WHAT THE TASK ASKS:
Extract the lines from the start of the entries through the line containing "HUISDIER om de", both ends included, and reproduce them verbatim. Omit the pictures from the output.

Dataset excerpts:
*** Begin section ***

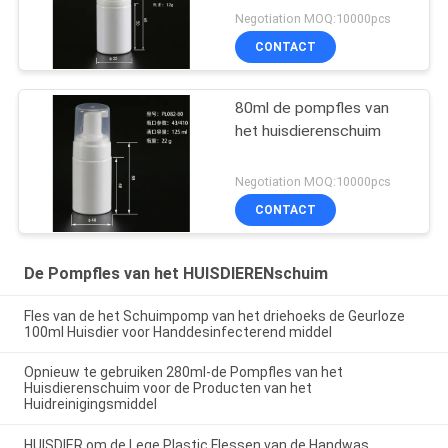
Negotiation MOQ:10000pcs
CONTACT
80ml de pompfles van
het huisdierenschuim
Negotiation MOQ:10000pcs
CONTACT
De Pompfles van het HUISDIERENschuim
Fles van de het Schuimpomp van het driehoeks de Geurloze
100ml Huisdier voor Handdesinfecterend middel
Opnieuw te gebruiken 280ml-de Pompfles van het
Huisdierenschuim voor de Producten van het
Huidreinigingsmiddel
HUISDIER om de Lege Plastic Flessen van de Handwas,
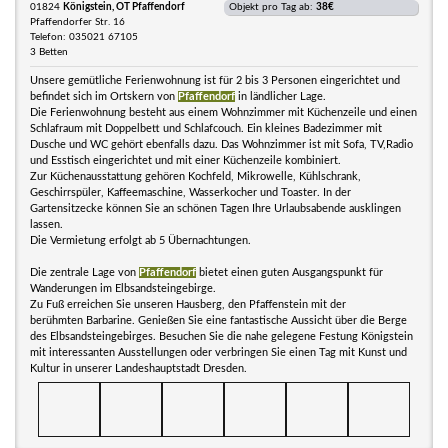
01824
Königstein, OT Pfaffendorf
Objekt pro Tag ab:
38€
Pfaffendorfer Str. 16
Telefon: 035021 67105
3 Betten
Unsere gemütliche Ferienwohnung ist für 2 bis 3 Personen eingerichtet und
befindet sich im Ortskern von
Pfaffendorf
in ländlicher Lage.
Die Ferienwohnung besteht aus einem Wohnzimmer mit Küchenzeile und einen
Schlafraum mit Doppelbett und Schlafcouch. Ein kleines Badezimmer mit
Dusche und WC gehört ebenfalls dazu. Das Wohnzimmer ist mit Sofa, TV,Radio
und Esstisch eingerichtet und mit einer Küchenzeile kombiniert.
Zur Küchenausstattung gehören Kochfeld, Mikrowelle, Kühlschrank,
Geschirrspüler, Kaffeemaschine, Wasserkocher und Toaster. In der
Gartensitzecke können Sie an schönen Tagen Ihre Urlaubsabende ausklingen
lassen.
Die Vermietung erfolgt ab 5 Übernachtungen.
Die zentrale Lage von
Pfaffendorf
bietet einen guten Ausgangspunkt für
Wanderungen im Elbsandsteingebirge.
Zu Fuß erreichen Sie unseren Hausberg, den Pfaffenstein mit der
berühmten Barbarine. Genießen Sie eine fantastische Aussicht über die Berge
des Elbsandsteingebirges. Besuchen Sie die nahe gelegene Festung Königstein
mit interessanten Ausstellungen oder verbringen Sie einen Tag mit Kunst und
Kultur in unserer Landeshauptstadt Dresden.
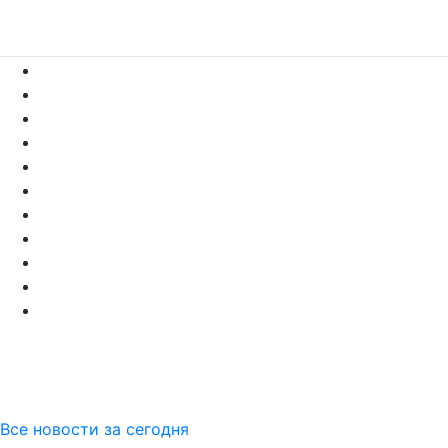
Все новости за сегодня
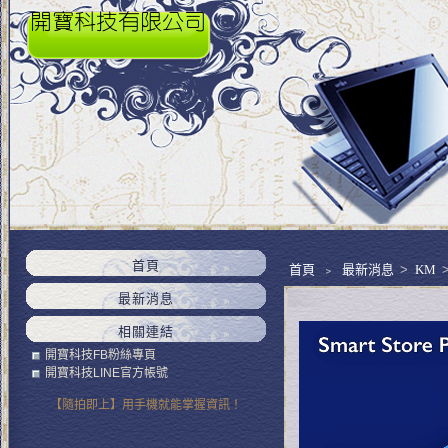
首頁
首頁
﹥
最新消息
>
KM
最新消息
相關連結
開寶科技FB粉絲專頁
開寶科技LINE官方帳號
【隨拍即上】用手機就能掌握資訊！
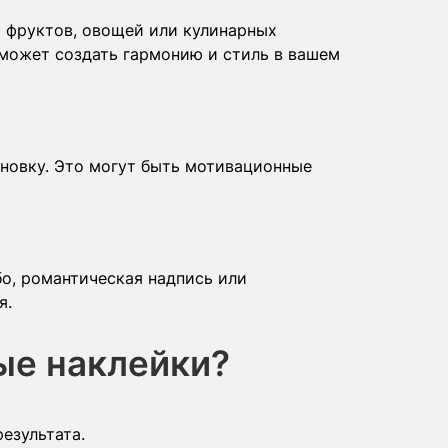
 фруктов, овощей или кулинарных
может создать гармонию и стиль в вашем
ановку. Это могут быть мотивационные
бо, романтическая надпись или
я.
ые наклейки?
езультата.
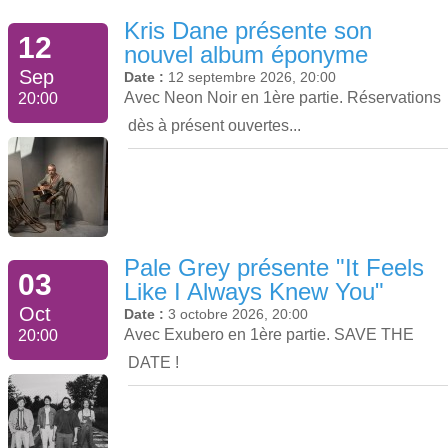
Kris Dane présente son
12
nouvel album éponyme
Sep
Date :
12 septembre 2026, 20:00
Avec Neon Noir en 1ère partie. Réservations
20:00
dès à présent ouvertes...
Pale Grey présente "It Feels
03
Like I Always Knew You"
Oct
Date :
3 octobre 2026, 20:00
Avec Exubero en 1ère partie. SAVE THE
20:00
DATE !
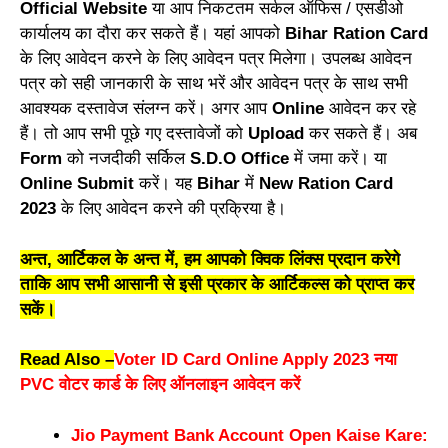
Official Website
या आप निकटतम सर्कल ऑफिस / एसडीओ
कार्यालय का दौरा कर सकते हैं। यहां आपको
Bihar Ration Card
के लिए आवेदन करने के लिए आवेदन पत्र मिलेगा। उपलब्ध आवेदन
पत्र को सही जानकारी के साथ भरें और आवेदन पत्र के साथ सभी
आवश्यक दस्तावेज संलग्न करें। अगर आप
Online
आवेदन कर रहे
हैं। तो आप सभी पूछे गए दस्तावेजों को
Upload
कर सकते हैं। अब
Form
को नजदीकी सर्किल
S.D.O
Office
में जमा करें। या
Online Submit
करें। यह
Bihar
में
New Ration Card
2023
के लिए आवेदन करने की प्रक्रिया है।
अन्त, आर्टिकल के अन्त में, हम आपको क्विक लिंक्स प्रदान करेगे
ताकि आप सभी आसानी से इसी प्रकार के आर्टिकल्स को प्राप्त कर
सकें।
Read Also –
Voter ID Card Online Apply 2023 नया
PVC वोटर कार्ड के लिए ऑनलाइन आवेदन करें
Jio Payment Bank Account Open Kaise Kare:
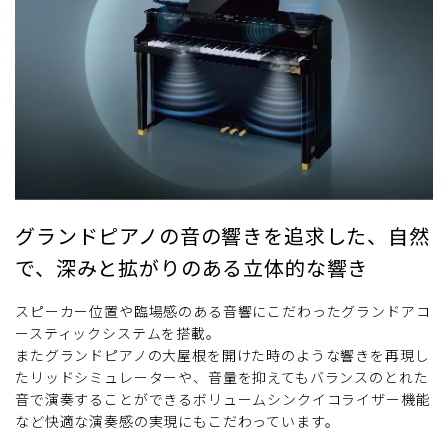
グランドピアノの音の響きを追求した、自然
で、深みと拡がりのある立体的な響き
スピーカー位置や臨場感のある音響にこだわったグランドアコ
ースティックシステムを搭載。
またグランドピアノの大屋根を開けた時のような響きを再現し
たリッドシミュレーターや、音量を抑えてもバランスのとれた
音で演奏することができるボリュームシンクイコライザー機能
など快適な演奏感の実現にもこだわっています。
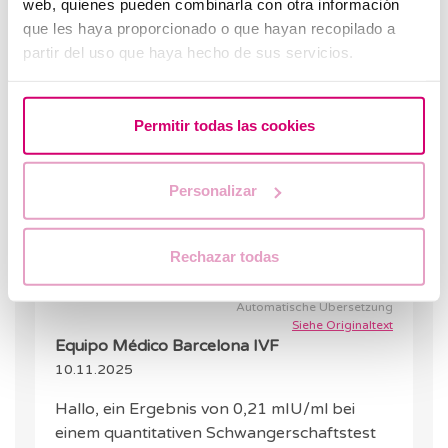
Automatische Übersetzung
web, quienes pueden combinarla con otra información
Siehe Originaltext
que les haya proporcionado o que hayan recopilado a
Maria
partir del uso que haya hecho de sus servicios.
16.10.2025
Ich habe einen quantitativen
Permitir todas las cookies
Schwangerschaftstest gemacht und das Ergebnis
lag bei 0,21. Was bedeutet das?
Personalizar
ANTWORT
Rechazar todas
Automatische Übersetzung
Siehe Originaltext
Equipo Médico Barcelona IVF
10.11.2025
Hallo, ein Ergebnis von 0,21 mIU/ml bei
einem quantitativen Schwangerschaftstest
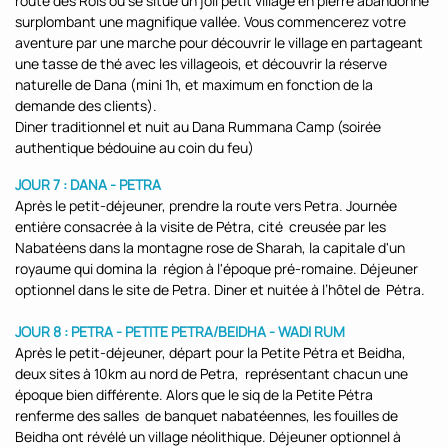
route des Rois où se situe un joli petit village en pierre abandonné
surplombant une magnifique vallée. Vous commencerez votre
aventure par une marche pour découvrir le village en partageant
une tasse de thé avec les villageois, et découvrir la réserve
naturelle de Dana (mini 1h, et maximum en fonction de la
demande des clients).
Diner traditionnel et nuit au Dana Rummana Camp (soirée
authentique bédouine au coin du feu)
JOUR 7 : DANA - PETRA
Après le petit-déjeuner, prendre la route vers Petra. Journée
entière consacrée à la visite de Pétra, cité creusée par les
Nabatéens dans la montagne rose de Sharah, la capitale d'un
royaume qui domina la région à l'époque pré-romaine. Déjeuner
optionnel dans le site de Petra. Diner et nuitée à l’hôtel de Pétra.
JOUR 8 : PETRA - PETITE PETRA/BEIDHA - WADI RUM
Après le petit-déjeuner, départ pour la Petite Pétra et Beidha,
deux sites à 10km au nord de Petra, représentant chacun une
époque bien différente. Alors que le siq de la Petite Pétra
renferme des salles de banquet nabatéennes, les fouilles de
Beidha ont révélé un village néolithique. Déjeuner optionnel à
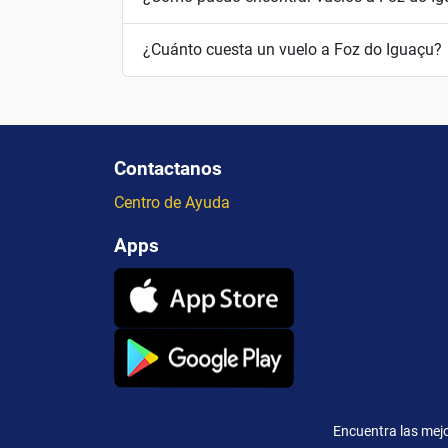
¿Cuánto cuesta un vuelo a Foz do Iguaçu?
Contactanos
Centro de Ayuda
Apps
Encuentra las mejo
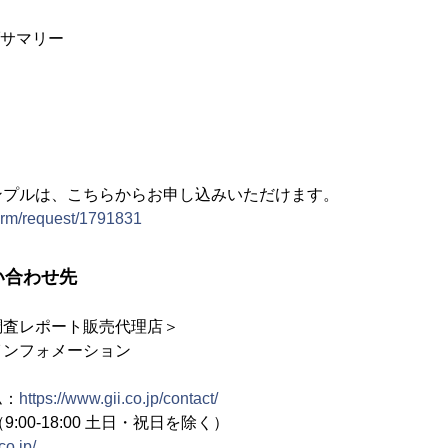
ブサマリー
ンプルは、こちらからお申し込みいただけます。
form/request/1791831
い合わせ先
調査レポート販売代理店＞
インフォメーション
ム：
https://www.gii.co.jp/contact/
2（9:00-18:00 土日・祝日を除く）
co.jp/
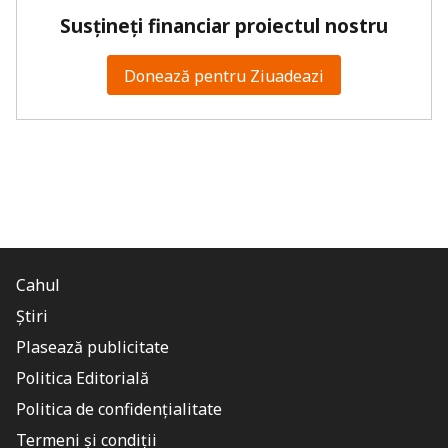
Susțineți financiar proiectul nostru
Donează pentru Ziuadeazi
Cahul
Știri
Plasează publicitate
Politica Editorială
Politica de confidențialitate
Termeni și condiții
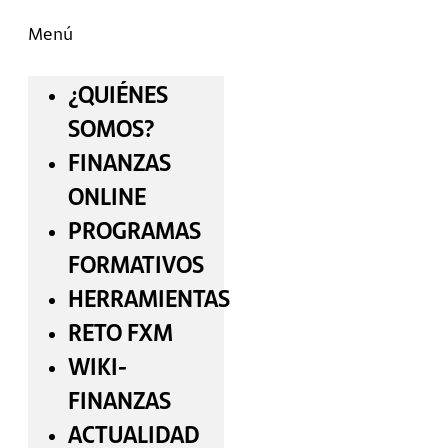
Menú
¿QUIÉNES
SOMOS?
FINANZAS
ONLINE
PROGRAMAS
FORMATIVOS
HERRAMIENTAS
RETO FXM
WIKI-
FINANZAS
ACTUALIDAD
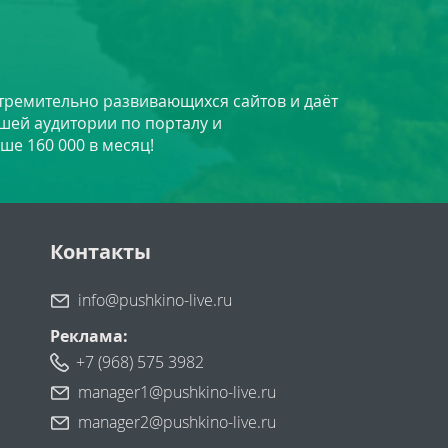
стремительно развивающихся сайтов и даёт
шей аудитории по порталу и
ше 160 000 в месяц!
Контакты
info@pushkino-live.ru
Реклама:
+7 (968) 575 3982
manager1@pushkino-live.ru
manager2@pushkino-live.ru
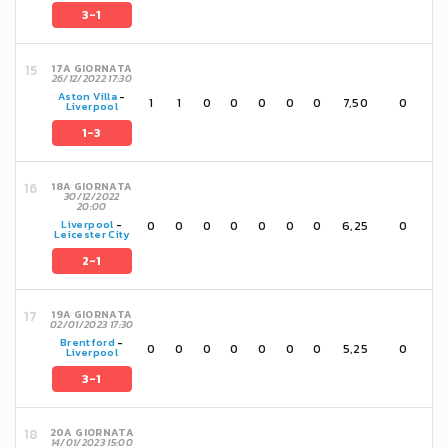
3-1
17A GIORNATA
26/12/2022 17:30
Aston Villa
-
1
1
0
0
0
0
0
7,50
0
Liverpool
1-3
18A GIORNATA
30/12/2022
20:00
0
0
0
0
0
0
0
6,25
0
Liverpool
-
Leicester City
2-1
19A GIORNATA
02/01/2023 17:30
Brentford
-
0
0
0
0
0
0
0
5,25
0
Liverpool
3-1
20A GIORNATA
14/01/2023 15:00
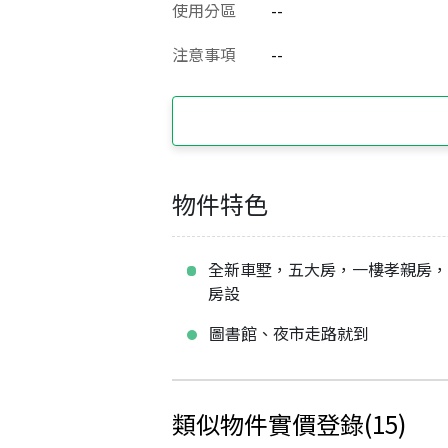
使用分區
--
注意事項
--
物件特色
全新車墅，五大房，一樓孝親房
房設
圖書館、夜市走路就到
類似物件實價登錄
(
15
)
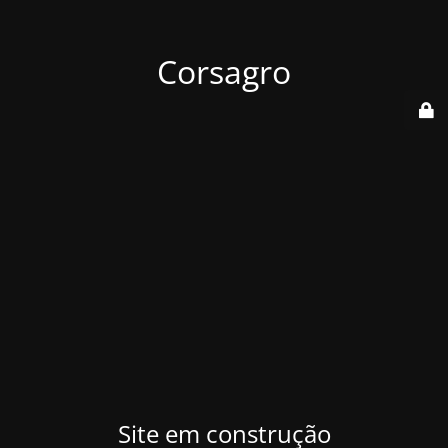
Corsagro
Site em construção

*** End section ***

ANSWER FOR THE TASK:
Negotiation MOQ:10000pcs
CONTACT
80ml de pompfles van
het huisdierenschuim
Negotiation MOQ:10000pcs
CONTACT
De Pompfles van het HUISDIERENschuim
Fles van de het Schuimpomp van het driehoeks de Geurloze
100ml Huisdier voor Handdesinfecterend middel
Opnieuw te gebruiken 280ml-de Pompfles van het
Huisdierenschuim voor de Producten van het
Huidreinigingsmiddel
HUISDIER om de Lege Plastic Flessen van de Handwas,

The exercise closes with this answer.